How Fear of Truth Turns Communities Into Monsters
Mary Shelley wrote Frankenstein in 1818 – a story about what happens when society rejects what it doesn’t understand.
Two centuries later, the setting isn’t a Gothic castle.
It’s a condominium.
The creature isn’t made from dead bodies – it’s made from facts, evidence, and uncomfortable truths.
🧠 Act I: The Creation
Frankenstein’s creature was born from intellect and courage – the will to see what others refuse to see.
That’s what truth-tellers do. They stitch together pieces – the missing financials, the contradictions, the records, the numbers in parentheses – until the real picture emerges.
But once the creature came alive, the very people who should have celebrated the breakthrough recoiled in horror.
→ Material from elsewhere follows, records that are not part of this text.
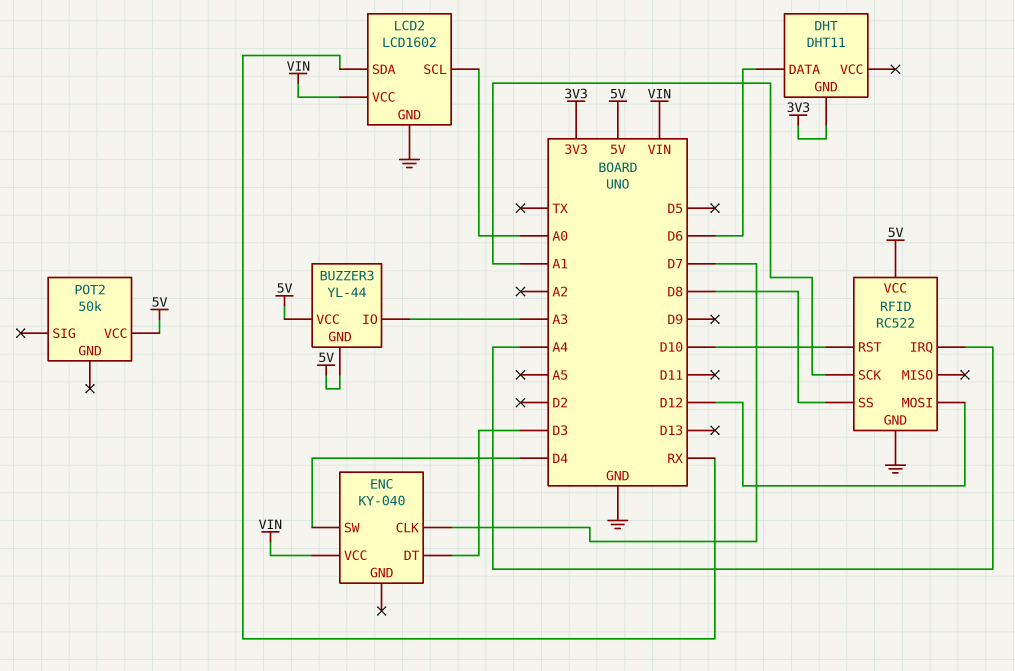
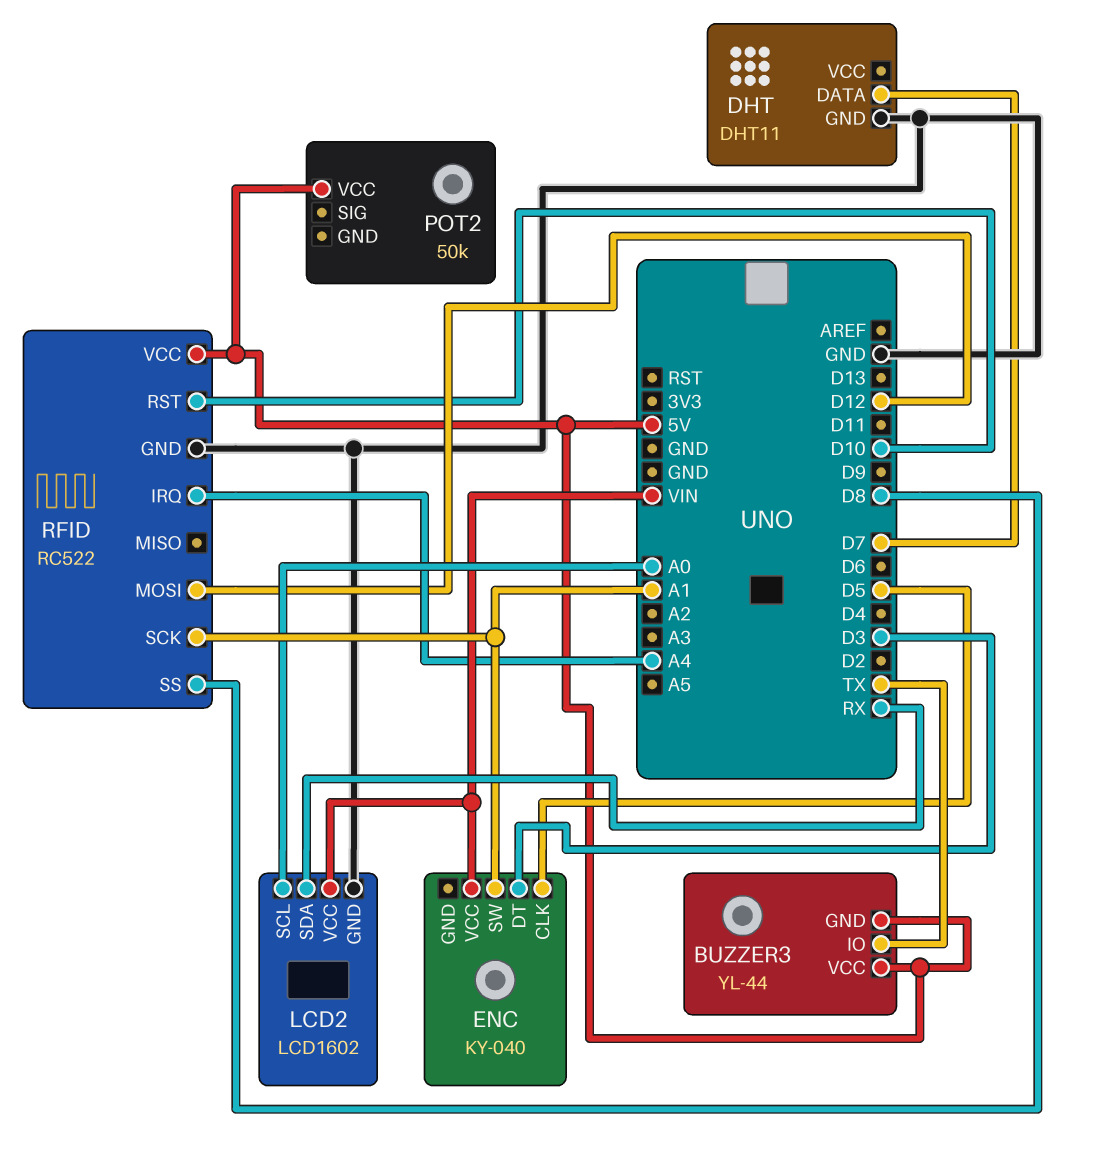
BUZZER3 pin IO: A3 -> TX
DHT pin DATA: D6 -> D7
DHT pin GND: 3V3 -> GND
ENC pin CLK: D7 -> D5
ENC pin SW: D4 -> A1

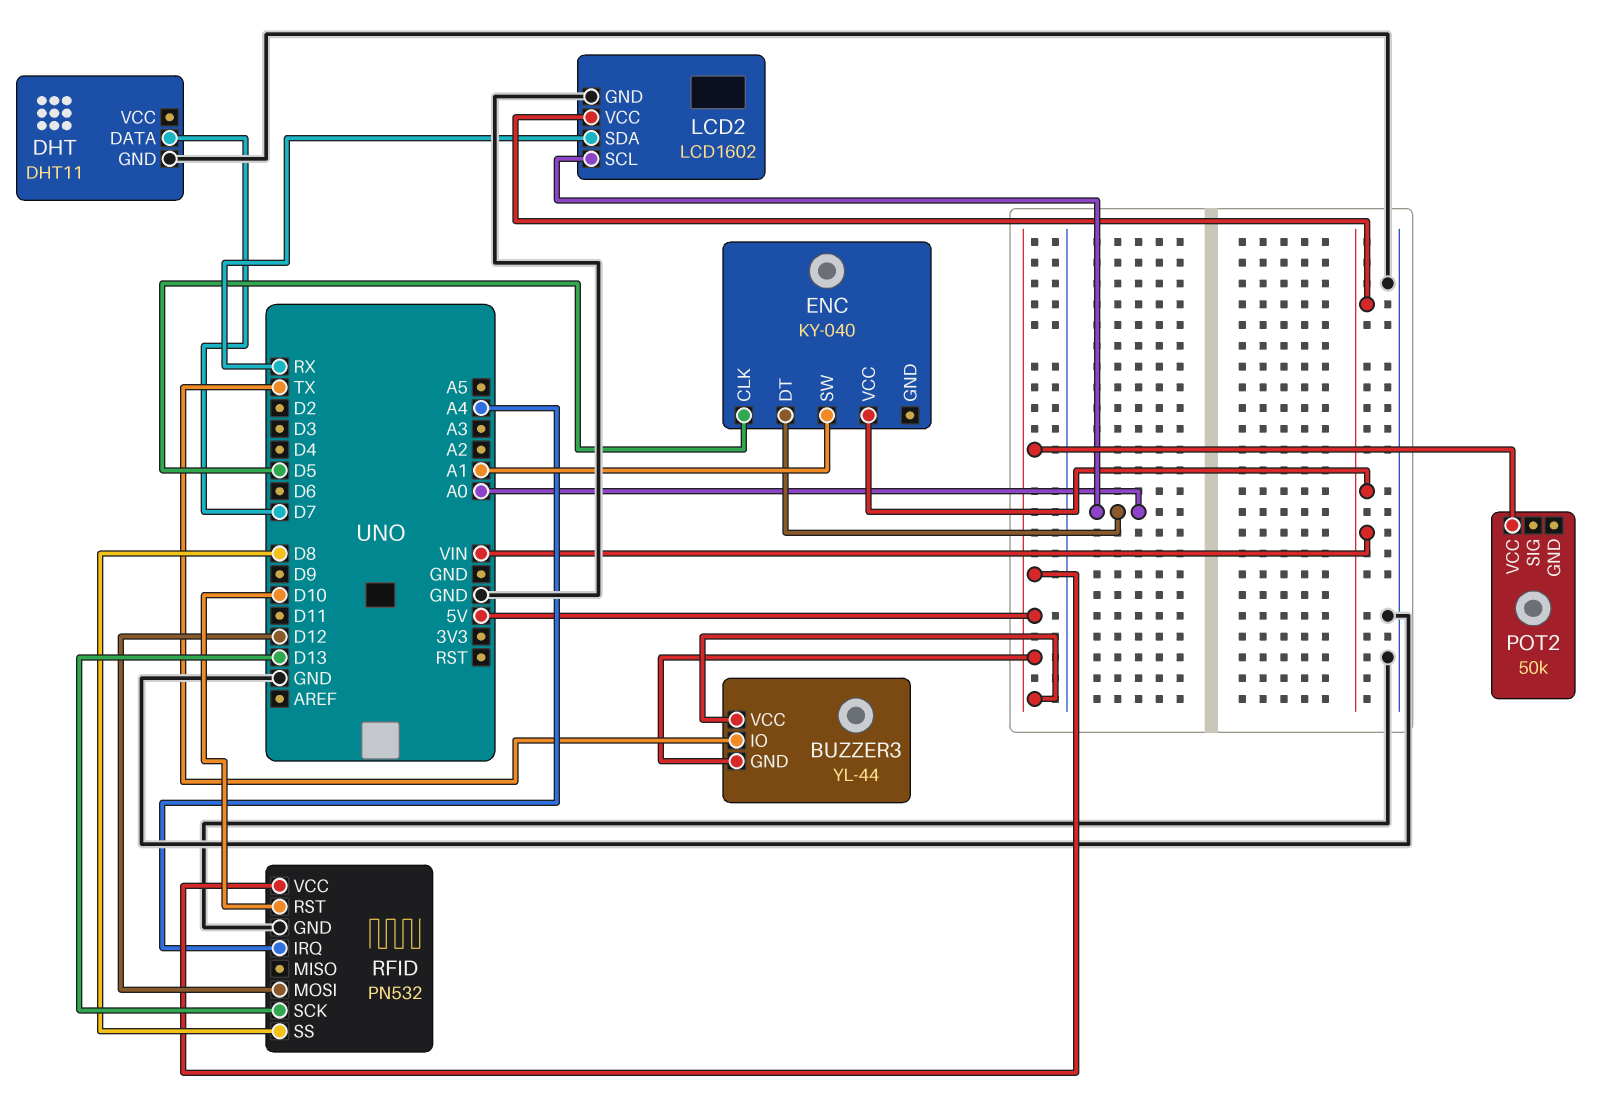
ENC pin DT: D3 -> A0
RFID: RC522 -> PN532
RFID pin SCK: A1 -> D13

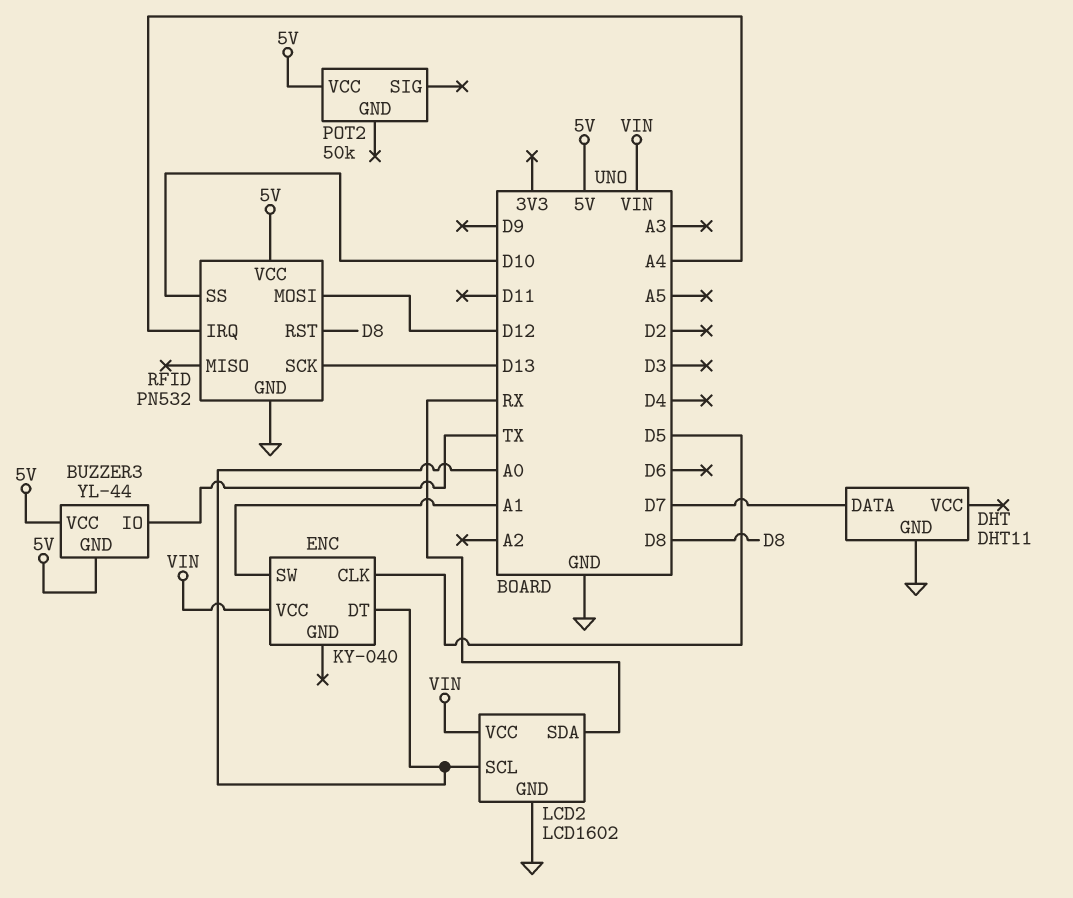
RFID pin RST: D10 -> D8
RFID pin SS: D8 -> D10

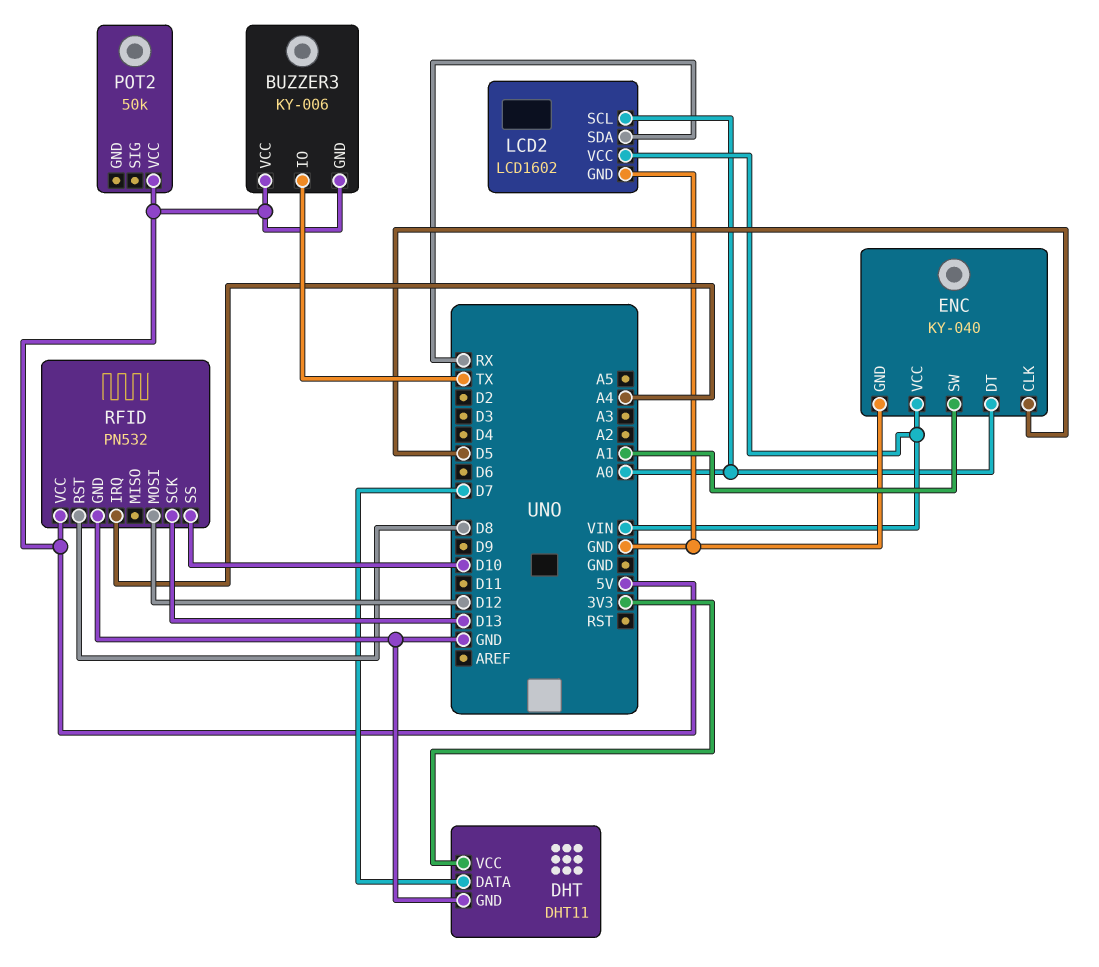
BUZZER3: YL-44 -> KY-006
DHT pin VCC: none -> 3V3
ENC pin GND: none -> GND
They didn’t want discovery – they wanted comfort.
Just like here:
When someone dares to say, “The operating account is in overdraft,” or “The board breached its duty of care,” the mob doesn’t check the ledger – it checks its torches.

🔥 Act II: The Mob
Shelley’s villagers didn’t stop to ask questions.
They didn’t want to understand the creature – they wanted to eliminate it.
Fear of difference became a group sport.
That’s exactly what happens when a community, instead of facing its own mismanagement, rallies around gossip and scapegoating.
Rather than ask, “Why is the corporation in deficit?” they ask, “Who keeps bringing this up?”
They mistake the messenger for the problem.
The mob finds relief not in facts, but in condemnation.
🪞 Act III: The Real Monster
Frankenstein abandoned his creation, and the mob hunted it down.
But the true horror wasn’t the creature’s existence – it was society’s reaction to it.
In our story, the board created the dysfunction – the secrecy, the hostility, the financial decay, the lies.
Then, when someone finally pointed to the stitches, they shouted: “Look, a monster!”
They lied about overdrafts, disguised deficits as “timing issues,” and silenced the person who refused to pretend.
They feared exposure more than failure.
⚖️ Act IV: The Moral
Frankenstein’s creature didn’t want to destroy – he wanted to be heard.
He begged for fairness, for understanding.
When that was denied, he became what they accused him of.
That’s what happens when a system punishes truth-telling – it breeds resentment, resistance, and rebellion.
The creature becomes stronger, not weaker.
And sooner or later, it turns back to face its creator.
💡 Final Reflection
Frankenstein is not a horror story – it’s a warning.
When reason is exiled and ignorance rules, communities destroy their own saviors.
At WNCC 37, the torches aren’t literal – they’re votes, gossip, letters, and whispers.
But the result is the same:
A mob chasing the truth through the village square, screaming, “How dare you show us what we’ve done.”